TOKYO (Reuters) - Annual growth in Japanese retail sales slowed in May to its lowest in seven months, adding to worries about weak consumer spending that caused a first-quarter economic contraction.
The 0.6 percent annual increase in retail sales in May was weaker than the median estimate for a 0.9 percent gain, following a revised 1.5 percent increase in April.May’s result marked the slowest growth since a 0.2 percent decline last October.
“Consumption is picking up gradually from the temporary decline at the start of the year but its rebound is weak due to sluggish wages,” said Azusa Kato, senior economist at BNP Paribas Securities.
“Employees’ incomes are on the rise as a whole with many elderly and women joining the labor force as part-timers. But they don’t have enough purchasing power to drive consumption.”
On a seasonally-adjusted basis, retail sales declined 1.7 percent in May, data from the trade ministry showed on Thursday.

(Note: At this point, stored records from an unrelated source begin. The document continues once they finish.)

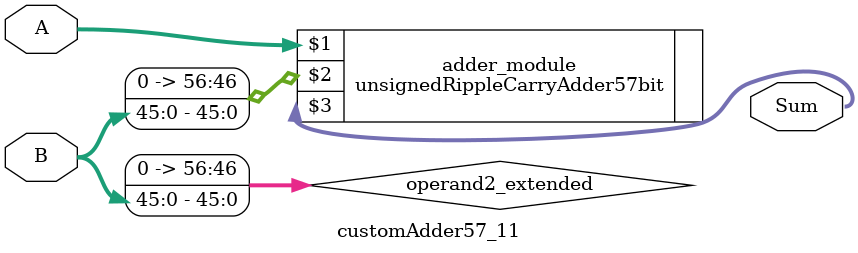
<source format=v>
module customAdder57_11(
                        input [56 : 0] A,
                        input [45 : 0] B,
                        
                        output [57 : 0] Sum
                );

        wire [56 : 0] operand2_extended;
        
        assign operand2_extended =  {11'b0, B};
        
        unsignedRippleCarryAdder57bit adder_module(
            A,
            operand2_extended,
            Sum
        );
        
        endmodule
        
</source>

Japan’s economy is expected to bounce back in April-June from the first-quarter contraction that ended the longest growth run since the 1980s bubble economy. Analysts said the slump was caused by one-off factors such as bad weather and saw it as temporary.

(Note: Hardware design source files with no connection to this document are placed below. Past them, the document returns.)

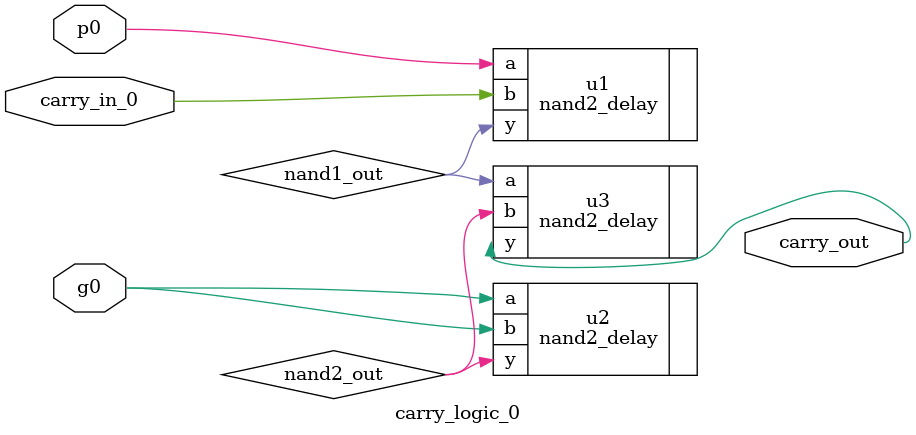
<source format=sv>
module carry_logic_0 (
    input  logic p0,
    input  logic g0,
    input  logic carry_in_0,
    output logic carry_out
);
  //TODO: Complete the code

    logic nand1_out;  
    logic nand2_out;  


nand2_delay u1 (
	.a(p0), 
	.b(carry_in_0), 
	.y(nand1_out)
	); 

nand2_delay u2 (
	.a(g0), 
	.b(g0), 
	.y(nand2_out)
	); 

nand2_delay u3 (
	.a(nand1_out), 
	.b(nand2_out), 
	.y(carry_out)
	); 

endmodule

</source>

The trade ministry data showed on Thursday that growth in fuel sales led May’s retail sales, reflecting higher gasoline prices, while spending on items such as clothes and cars declined in May from a year earlier.
While risks to the export-reliant economy abound, not least from a heated China-U.S. trade dispute that has roiled financial markets, weak domestic demand is a worry for policymakers struggling to stoke sustainable inflation.

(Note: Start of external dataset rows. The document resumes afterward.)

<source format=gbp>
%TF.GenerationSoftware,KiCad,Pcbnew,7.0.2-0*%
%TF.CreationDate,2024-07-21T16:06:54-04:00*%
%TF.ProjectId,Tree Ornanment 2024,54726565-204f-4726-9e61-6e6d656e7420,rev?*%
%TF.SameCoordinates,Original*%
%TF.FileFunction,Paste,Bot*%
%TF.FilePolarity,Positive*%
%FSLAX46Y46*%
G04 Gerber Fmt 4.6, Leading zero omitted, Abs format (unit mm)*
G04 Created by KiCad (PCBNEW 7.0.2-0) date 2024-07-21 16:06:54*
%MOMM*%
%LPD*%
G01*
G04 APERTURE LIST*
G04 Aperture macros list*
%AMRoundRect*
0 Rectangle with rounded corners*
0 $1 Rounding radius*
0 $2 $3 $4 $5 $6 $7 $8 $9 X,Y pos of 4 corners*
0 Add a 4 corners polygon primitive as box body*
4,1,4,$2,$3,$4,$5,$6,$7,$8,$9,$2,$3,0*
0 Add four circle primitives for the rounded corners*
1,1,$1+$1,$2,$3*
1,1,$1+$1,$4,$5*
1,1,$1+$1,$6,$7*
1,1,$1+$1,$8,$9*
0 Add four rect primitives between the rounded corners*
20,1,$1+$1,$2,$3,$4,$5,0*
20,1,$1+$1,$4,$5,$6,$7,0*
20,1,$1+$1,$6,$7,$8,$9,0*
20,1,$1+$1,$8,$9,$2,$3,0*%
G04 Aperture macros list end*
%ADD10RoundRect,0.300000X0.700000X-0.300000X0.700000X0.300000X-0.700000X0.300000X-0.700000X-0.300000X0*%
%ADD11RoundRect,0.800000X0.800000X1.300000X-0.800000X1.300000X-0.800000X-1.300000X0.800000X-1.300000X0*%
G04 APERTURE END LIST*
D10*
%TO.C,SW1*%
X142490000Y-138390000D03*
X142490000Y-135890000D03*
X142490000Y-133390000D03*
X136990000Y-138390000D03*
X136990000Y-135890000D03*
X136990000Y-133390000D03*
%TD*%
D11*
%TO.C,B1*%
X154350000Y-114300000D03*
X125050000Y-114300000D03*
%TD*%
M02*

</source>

A rise in private consumption that constitutes about 60 percent of the economy could lift consumer prices, which may help the Bank of Japan accelerate inflation to its elusive 2 percent target.
A tight labor market has not yet fueled growth in wages, keeping Japan’s thrifty consumers from splashing out, which in turn causes inflation to stay low.
Japan’s annual core consumer inflation, which includes oil products but excludes volatile fresh food prices, held steady at 0.7 percent in May, well below the BOJ’s 2 percent price goal, data out last week showed.
With inflation remaining stubbornly subdued despite more than five years of massive monetary easing, the BOJ is lagging well behind other central banks in unwinding crisis-mode stimulus.
The central bank will scrutinize upcoming data at its rate review in July, at which the nine-member board will conduct a quarterly review of its long-term growth and price outlook and analyze factors behind stubbornly slow inflation.